Mit Zeigefinger und Daumen schnipste er die Kippe auf die Straße hinunter, atmete einmal tief ein- und aus, dann ging er hinein, und schloss die Balkontür. Er stieß ein unwilliges Murren aus, als ihm der Hebel der Tür aus der Hand glitt, sie schwer auf ihre Führungsschiene polterte und der Griff hochschnalzte. Das hatte man sicher die ganze Straße entlang gehört. Noch mehr Probleme mit den anderen Mietern brauchte er beileibe nicht. Immer wieder hatten seine handwerklichen Arbeiten zu Konflikten geführt: Zu laut gehämmert, zu lange gebohrt. Vielleicht hätte er das Angebot seines Chefs annehmen sollen, in einer Ecke der Lagerhalle zu arbeiten. Aber er hatte lieber alles hier zu Hause bei sich gehabt, weil er so seine Zeit am besten nutzen konnte.
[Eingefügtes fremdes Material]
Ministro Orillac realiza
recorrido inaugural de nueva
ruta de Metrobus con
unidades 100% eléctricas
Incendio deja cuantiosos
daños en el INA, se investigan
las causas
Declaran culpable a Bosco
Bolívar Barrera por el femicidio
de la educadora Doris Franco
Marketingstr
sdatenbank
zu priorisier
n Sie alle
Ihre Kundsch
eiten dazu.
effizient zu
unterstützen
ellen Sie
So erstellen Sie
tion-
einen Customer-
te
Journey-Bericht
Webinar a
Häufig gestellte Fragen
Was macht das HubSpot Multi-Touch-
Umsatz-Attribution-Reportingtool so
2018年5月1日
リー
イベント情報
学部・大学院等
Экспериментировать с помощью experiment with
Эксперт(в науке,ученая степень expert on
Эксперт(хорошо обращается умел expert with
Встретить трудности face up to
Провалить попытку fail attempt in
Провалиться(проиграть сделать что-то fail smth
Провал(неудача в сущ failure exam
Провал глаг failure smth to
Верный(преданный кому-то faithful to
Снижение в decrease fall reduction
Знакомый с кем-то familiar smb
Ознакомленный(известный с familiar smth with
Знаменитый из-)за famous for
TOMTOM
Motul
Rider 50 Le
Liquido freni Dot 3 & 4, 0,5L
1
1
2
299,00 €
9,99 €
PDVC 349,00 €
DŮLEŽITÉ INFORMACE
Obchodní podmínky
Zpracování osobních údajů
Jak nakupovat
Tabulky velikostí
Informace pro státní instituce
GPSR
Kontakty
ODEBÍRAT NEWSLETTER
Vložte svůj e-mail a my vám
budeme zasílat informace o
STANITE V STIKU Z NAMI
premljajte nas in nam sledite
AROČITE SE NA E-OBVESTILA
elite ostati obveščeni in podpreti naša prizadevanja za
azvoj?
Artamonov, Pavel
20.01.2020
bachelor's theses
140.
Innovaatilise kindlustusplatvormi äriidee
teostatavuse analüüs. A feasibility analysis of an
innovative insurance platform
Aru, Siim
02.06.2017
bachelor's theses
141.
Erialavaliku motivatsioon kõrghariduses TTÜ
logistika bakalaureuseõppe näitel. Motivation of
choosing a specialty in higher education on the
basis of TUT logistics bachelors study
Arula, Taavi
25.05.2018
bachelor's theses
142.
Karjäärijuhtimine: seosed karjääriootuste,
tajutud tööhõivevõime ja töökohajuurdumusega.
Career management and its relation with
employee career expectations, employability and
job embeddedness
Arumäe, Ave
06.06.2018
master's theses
Gerade wollte er sich im Bett in die Waagerechte sinken lassen, als er brummend wieder aufstand und das Telefon aus dem Wohnzimmer holte. Nachts hatte er es gerne neben dem Bett stehen. Er hatte keine Lust, schlaftrunken durch die halbe Wohnung zu torkeln, wenn ihn jemand anrief. Und das kam vor. Entweder sein Chef, der wieder einen seiner Gedanken loswerden musste oder einer der Arbeiter. Oder das Krankenhaus, in dem zurzeit sein Vater lag. Er war mit Vierundachtzig beim Pflücken der Pflaumen seines einzigen Baums im Garten daheim von der Leiter gestürzt und laborierte nun nebst einem Oberschenkelhalsbruch an einer Lungenentzündung. Und das sechshundert Kilometer weiter südlich. Der Sturkopf. Bernhard knallte das Telefon auf den Nachttisch neben den Wecker, ließ sich nach links ins Bett fallen und zog die Decke bis unter die Nase. Die Gedanken ließen ihm keine Ruhe. Badewanne. Frankreich. Vielleicht Spanien?